→ INSTRUCTION
Write out exactly, with both ends included, the lines that run from the line containing "of Uniform Strain" to the end of the entries. Pictures are not part of the answer.

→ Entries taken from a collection
# # # #
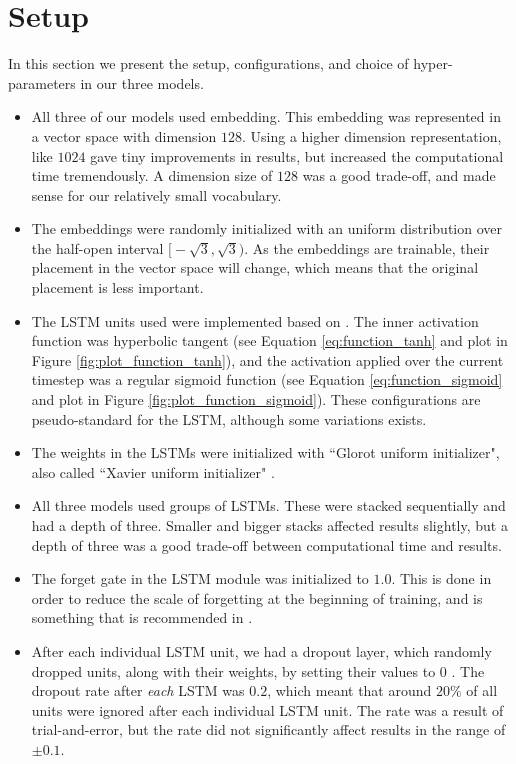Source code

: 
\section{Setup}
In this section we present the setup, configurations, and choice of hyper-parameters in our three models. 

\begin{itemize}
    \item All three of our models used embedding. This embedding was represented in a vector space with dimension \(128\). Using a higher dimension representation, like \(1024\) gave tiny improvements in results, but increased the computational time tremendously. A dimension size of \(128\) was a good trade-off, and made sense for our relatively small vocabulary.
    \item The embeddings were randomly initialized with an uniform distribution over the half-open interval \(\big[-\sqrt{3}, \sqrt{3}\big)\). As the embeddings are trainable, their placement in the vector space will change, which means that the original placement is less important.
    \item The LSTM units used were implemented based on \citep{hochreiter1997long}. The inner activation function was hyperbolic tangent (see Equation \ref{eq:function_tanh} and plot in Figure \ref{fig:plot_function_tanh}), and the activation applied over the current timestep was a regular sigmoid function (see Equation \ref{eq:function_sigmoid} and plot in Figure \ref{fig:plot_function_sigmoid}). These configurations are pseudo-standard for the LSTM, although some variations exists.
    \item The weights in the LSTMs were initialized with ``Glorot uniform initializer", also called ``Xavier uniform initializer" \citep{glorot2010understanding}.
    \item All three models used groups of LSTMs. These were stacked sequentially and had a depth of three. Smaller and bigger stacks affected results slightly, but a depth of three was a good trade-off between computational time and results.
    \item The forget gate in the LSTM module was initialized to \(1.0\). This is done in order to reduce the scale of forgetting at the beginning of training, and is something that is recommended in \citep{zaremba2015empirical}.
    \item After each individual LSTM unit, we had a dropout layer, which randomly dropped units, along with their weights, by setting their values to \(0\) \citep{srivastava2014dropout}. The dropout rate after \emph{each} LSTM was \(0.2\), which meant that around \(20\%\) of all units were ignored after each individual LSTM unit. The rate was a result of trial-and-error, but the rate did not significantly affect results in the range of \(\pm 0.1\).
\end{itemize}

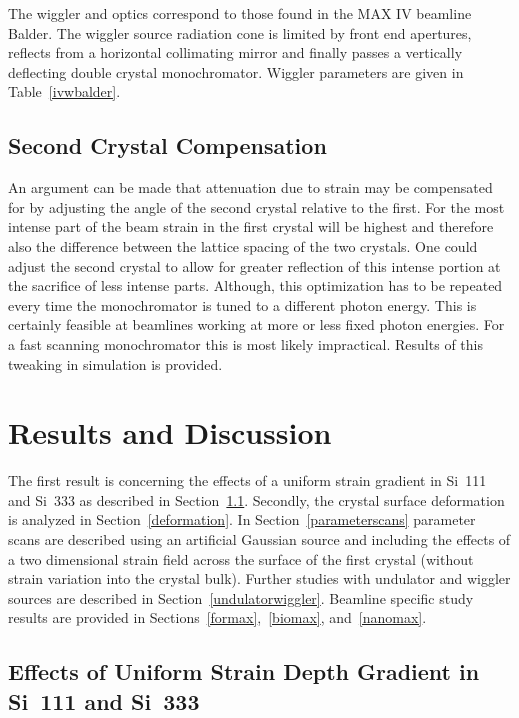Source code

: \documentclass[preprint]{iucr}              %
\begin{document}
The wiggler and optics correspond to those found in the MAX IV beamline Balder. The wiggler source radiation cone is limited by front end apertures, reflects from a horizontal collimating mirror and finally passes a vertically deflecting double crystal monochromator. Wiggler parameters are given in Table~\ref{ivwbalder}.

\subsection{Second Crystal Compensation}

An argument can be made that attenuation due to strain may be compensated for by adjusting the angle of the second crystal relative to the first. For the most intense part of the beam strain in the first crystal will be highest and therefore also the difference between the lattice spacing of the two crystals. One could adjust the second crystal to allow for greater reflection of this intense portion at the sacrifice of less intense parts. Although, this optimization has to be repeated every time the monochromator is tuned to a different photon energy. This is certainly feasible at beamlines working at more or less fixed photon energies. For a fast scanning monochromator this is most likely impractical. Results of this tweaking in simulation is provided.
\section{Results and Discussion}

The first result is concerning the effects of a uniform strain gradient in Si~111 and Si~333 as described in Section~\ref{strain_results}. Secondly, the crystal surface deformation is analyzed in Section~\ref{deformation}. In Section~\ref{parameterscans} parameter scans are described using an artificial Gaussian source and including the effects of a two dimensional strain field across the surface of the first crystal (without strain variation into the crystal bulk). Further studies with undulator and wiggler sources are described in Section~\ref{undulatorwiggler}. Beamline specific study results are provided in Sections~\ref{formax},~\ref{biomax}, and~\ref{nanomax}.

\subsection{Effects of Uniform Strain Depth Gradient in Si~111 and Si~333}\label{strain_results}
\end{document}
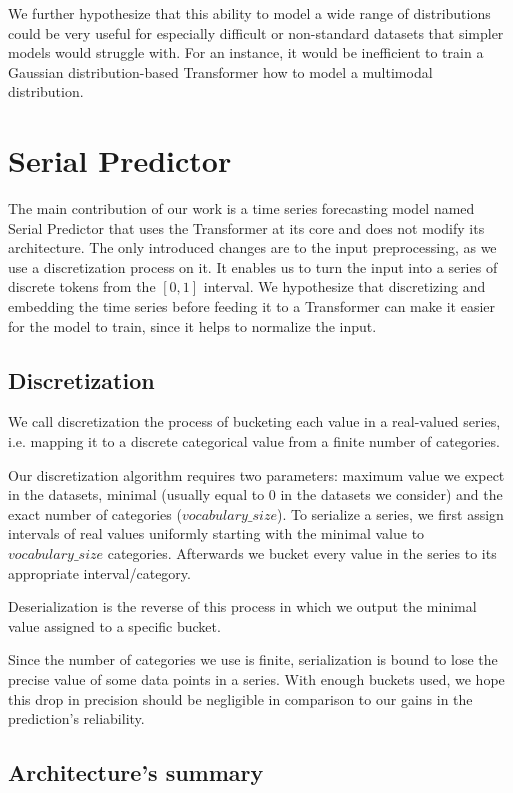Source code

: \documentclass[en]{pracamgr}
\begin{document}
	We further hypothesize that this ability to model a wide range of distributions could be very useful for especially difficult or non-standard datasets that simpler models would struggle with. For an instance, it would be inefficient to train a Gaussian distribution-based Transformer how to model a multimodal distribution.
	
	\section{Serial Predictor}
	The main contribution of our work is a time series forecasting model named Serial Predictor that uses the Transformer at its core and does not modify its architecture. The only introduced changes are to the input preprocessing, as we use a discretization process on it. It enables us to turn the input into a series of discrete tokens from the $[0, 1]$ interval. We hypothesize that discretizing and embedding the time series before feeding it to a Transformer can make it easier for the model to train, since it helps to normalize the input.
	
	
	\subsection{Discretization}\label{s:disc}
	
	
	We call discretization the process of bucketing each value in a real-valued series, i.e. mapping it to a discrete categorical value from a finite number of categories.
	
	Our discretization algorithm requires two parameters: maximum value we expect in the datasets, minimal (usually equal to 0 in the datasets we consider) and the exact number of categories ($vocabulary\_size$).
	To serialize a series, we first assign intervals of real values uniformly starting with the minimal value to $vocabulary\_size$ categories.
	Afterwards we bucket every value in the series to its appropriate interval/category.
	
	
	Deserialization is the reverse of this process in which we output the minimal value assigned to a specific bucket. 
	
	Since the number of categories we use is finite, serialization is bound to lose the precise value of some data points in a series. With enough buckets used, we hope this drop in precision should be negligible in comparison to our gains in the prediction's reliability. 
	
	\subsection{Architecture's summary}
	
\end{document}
# # # #
→ ANSWER SECTION
\subsection{Effects of Uniform Strain Depth Gradient in Si~111 and Si~333}\label{strain_results}
\end{document}
Source code

: \documentclass[en]{pracamgr}
\begin{document}
	We further hypothesize that this ability to model a wide range of distributions could be very useful for especially difficult or non-standard datasets that simpler models would struggle with. For an instance, it would be inefficient to train a Gaussian distribution-based Transformer how to model a multimodal distribution.
	
	\section{Serial Predictor}
	The main contribution of our work is a time series forecasting model named Serial Predictor that uses the Transformer at its core and does not modify its architecture. The only introduced changes are to the input preprocessing, as we use a discretization process on it. It enables us to turn the input into a series of discrete tokens from the $[0, 1]$ interval. We hypothesize that discretizing and embedding the time series before feeding it to a Transformer can make it easier for the model to train, since it helps to normalize the input.
	
	
	\subsection{Discretization}\label{s:disc}
	
	
	We call discretization the process of bucketing each value in a real-valued series, i.e. mapping it to a discrete categorical value from a finite number of categories.
	
	Our discretization algorithm requires two parameters: maximum value we expect in the datasets, minimal (usually equal to 0 in the datasets we consider) and the exact number of categories ($vocabulary\_size$).
	To serialize a series, we first assign intervals of real values uniformly starting with the minimal value to $vocabulary\_size$ categories.
	Afterwards we bucket every value in the series to its appropriate interval/category.
	
	
	Deserialization is the reverse of this process in which we output the minimal value assigned to a specific bucket. 
	
	Since the number of categories we use is finite, serialization is bound to lose the precise value of some data points in a series. With enough buckets used, we hope this drop in precision should be negligible in comparison to our gains in the prediction's reliability. 
	
	\subsection{Architecture's summary}
	
\end{document}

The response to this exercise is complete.